* _Records for the task_:
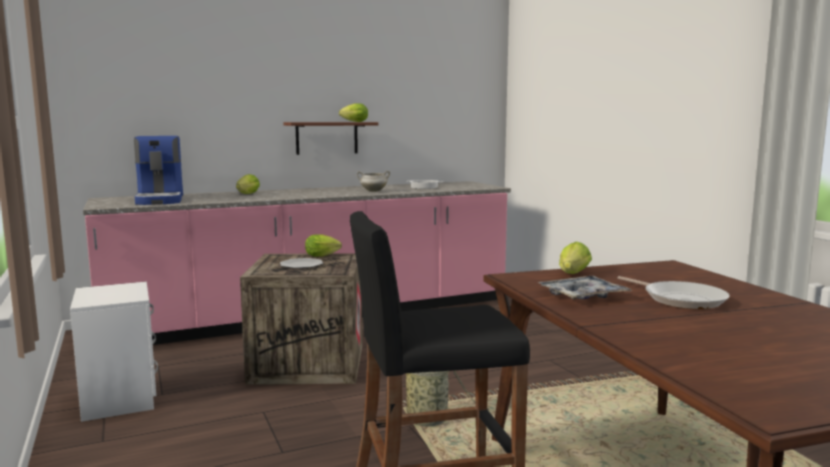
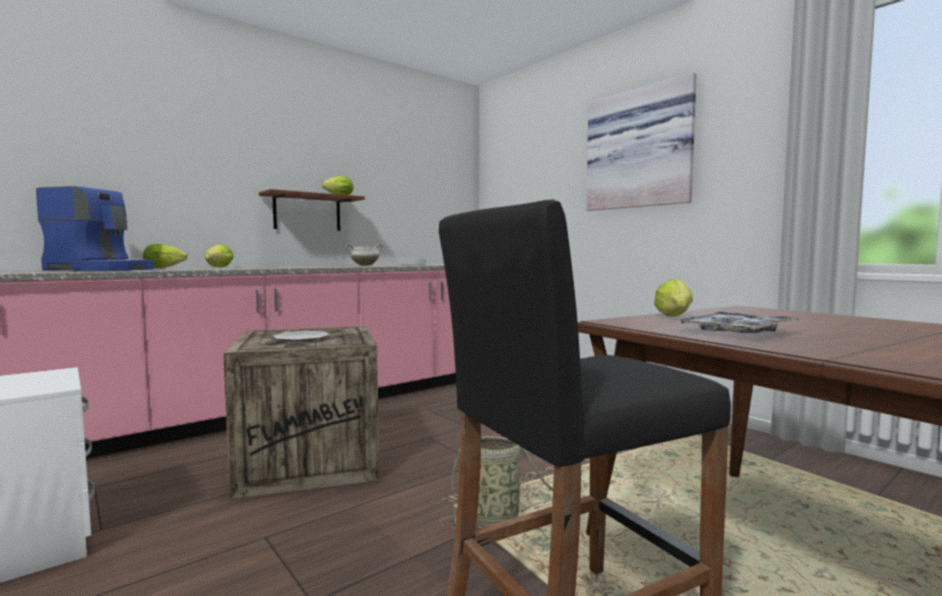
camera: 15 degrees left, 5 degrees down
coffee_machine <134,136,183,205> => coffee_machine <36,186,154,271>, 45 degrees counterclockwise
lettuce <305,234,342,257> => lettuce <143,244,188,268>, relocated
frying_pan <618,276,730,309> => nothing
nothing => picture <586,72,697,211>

* _Task to carry out_: Copy from the line with "frying_pan <618,276,730,309> => nothing" to the final line of the records, inclusive, and add nothing else.

* _Solution for this problem_:
frying_pan <618,276,730,309> => nothing
nothing => picture <586,72,697,211>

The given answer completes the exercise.